Treatment with galcanezumab, an antibody against CGRP, was previously not successful in human OA [14]. The results of this well-conducted clinical trial were surprising, as a previously published preclinical study using the same antibody had shown a significant reduction in pain-related behavior in monoiodoacetate (MIA) -induced and meniscal tear (MT) -induced OA [51]. One potential reason for the observed differences is the choice of preclinical OA model. While the clinical trial was conducted in primary OA patients, all pre-clinical data were based on two secondary OA models [51]. The difference between primary and secondary OA is well researched as recently laid out by Poulsen et al., 2023 [52]. Further, current research in the OA field moves away from understanding OA as one disease and instead strives to identify different endo- and phenotypes which are likely to respond differently to available and newly developed treatments. This may explain in part why numerous “successful” preclinical studies can rarely confirm their findings clinically [53]. Interestingly, galcanezumab has not been tested in a primary OA model before.

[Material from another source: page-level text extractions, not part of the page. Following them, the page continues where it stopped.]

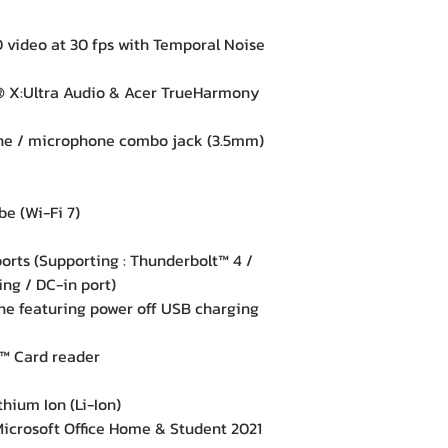
e
deo at 30 fps with Temporal Noise
X:Ultra Audio & Acer TrueHarmony
e / microphone combo jack (3.5mm)
e (Wi-Fi 7)
ts (Supporting : Thunderbolt™ 4 /
ng / DC-in port)
e featuring power off USB charging
 Card reader
hium Ion (Li-Ion)
crosoft Office Home & Student 2021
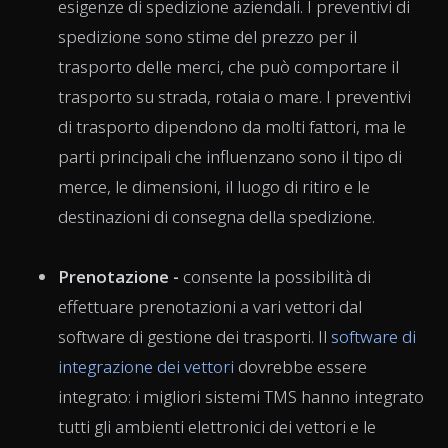
esigenze di spedizione aziendali. I preventivi di
spedizione sono stime del prezzo per il
trasporto delle merci, che può comportare il
trasporto su strada, rotaia o mare. I preventivi
di trasporto dipendono da molti fattori, ma le
parti principali che influenzano sono il tipo di
merce, le dimensioni, il luogo di ritiro e le
destinazioni di consegna della spedizione.
Prenotazione -
consente la possibilità di
effettuare prenotazioni a vari vettori dal
software di gestione dei trasporti. Il
software di
integrazione dei vettori
dovrebbe essere
integrato: i migliori sistemi TMS hanno integrato
tutti gli ambienti elettronici dei vettori e le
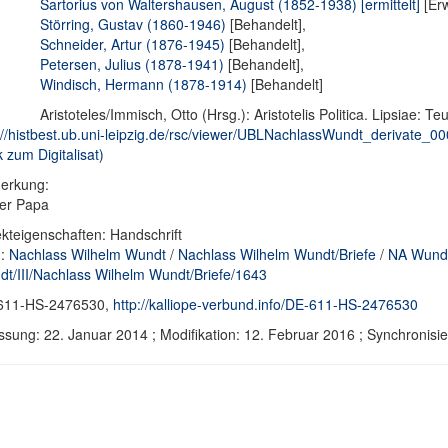
Sartorius von Waltershausen, August (1852-1938) [ermittelt]
[Erw
Störring, Gustav (1860-1946)
[Behandelt],
Schneider, Artur (1876-1945)
[Behandelt],
Petersen, Julius (1878-1941)
[Behandelt],
Windisch, Hermann (1878-1914)
[Behandelt]
Aristoteles/Immisch, Otto (Hrsg.): Aristotelis Politica. Lipsiae: T
://histbest.ub.uni-leipzig.de/rsc/viewer/UBLNachlassWundt_derivat
k zum Digitalisat)
erkung:
er Papa
kteigenschaften: Handschrift
d:
Nachlass Wilhelm Wundt
/
Nachlass Wilhelm Wundt/Briefe
/
NA Wundt
t/III/Nachlass Wilhelm Wundt/Briefe/1643
611-HS-2476530,
http://kalliope-verbund.info/DE-611-HS-2476530
ssung: 22. Januar 2014 ; Modifikation: 12. Februar 2016 ; Synchroni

We showed that a lifelong blockade of αCGRP signaling alleviates naturally occurring OA in female mice. Our results imply that the inhibition of αCGRP signaling could be a promising therapeutic approach with translational potential in OA therapy when applied to the right disease and at the right disease stage.

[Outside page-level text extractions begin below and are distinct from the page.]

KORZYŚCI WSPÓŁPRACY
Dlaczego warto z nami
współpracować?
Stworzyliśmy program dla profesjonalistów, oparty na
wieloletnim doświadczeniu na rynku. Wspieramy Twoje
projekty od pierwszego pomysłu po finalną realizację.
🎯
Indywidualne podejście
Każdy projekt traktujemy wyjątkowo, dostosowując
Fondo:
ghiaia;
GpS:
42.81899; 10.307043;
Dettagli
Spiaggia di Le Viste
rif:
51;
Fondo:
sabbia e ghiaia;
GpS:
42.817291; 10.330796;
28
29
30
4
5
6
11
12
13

The current study has several limitations. First, the radiological data sets do not allow to distinguish between OA-induced subchondral bone changes and calcified cartilage. The diameter and density of both, calcified cartilage and subchondral bone, increase similarly during progression of OA [15, 45]. This additional information has thus little relevance for the data presented in our study. Second, while joint samples were carefully and precisely dissected, the employed gene expression analyses lack tissue specificity, as samples were comprised of a mixture of cartilage, synovium, and small amounts of subchondral bone. When processing murine joint samples, a selective tissue examination is technically difficult, as joint samples are commonly crushed, minced, or digested [9, 12]. Third, we were only able to report changes that occurred until or during end-stage OA. OA is however a multi-stage disease with various origins and courses. This needs to be taken into consideration when interpreting the results. Fourth, our data did not include human samples. A lifelong blockade of αCGRP signaling, as utilized in our experiment, is an artificial model lacking direct translational potential. Further studies must include human samples, longitudinal disease evaluation, and pharmacological inhibition of αCGRP must be tested in primary and secondary OA. And finally, due to the higher prevalence of OA in women [1], we exclusively investigated female mice. The deterioration of estrogen activity during aging may however have impacted bone and cartilage quality additionally [54], warranting further studies on the role of αCGRP in the male organism.

Conclusions

In this study, we demonstrated that lifelong disruption of endogenous αCGRP-signaling protected animals from histological and molecular signs of cartilage degradation in primary, age-dependent OA. αCGRP serum levels were increased in primary OA and the inactivation of αCGRP impeded OA-associated overexpression of intraarticular inflammation and catabolic cartilage markers including IL1β, IL6, TNFα, MMP13, ADAMTS5, Cathepsin K, RANKL, RUNX2, and SDF-1/CXCR4 in joint tissues. In contrast, lack of αCGRP was associated with subchondral bone sclerosis and tibial osteopenia in primary OA. Although the clinical application of anti-CGRP treatment did previously not meet the primary endpoint of pain reduction in knee OA patients, our study provides first-hand evidence for a dual pro-inflammatory and bone-protective role of αCGRP in naturally occurring OA.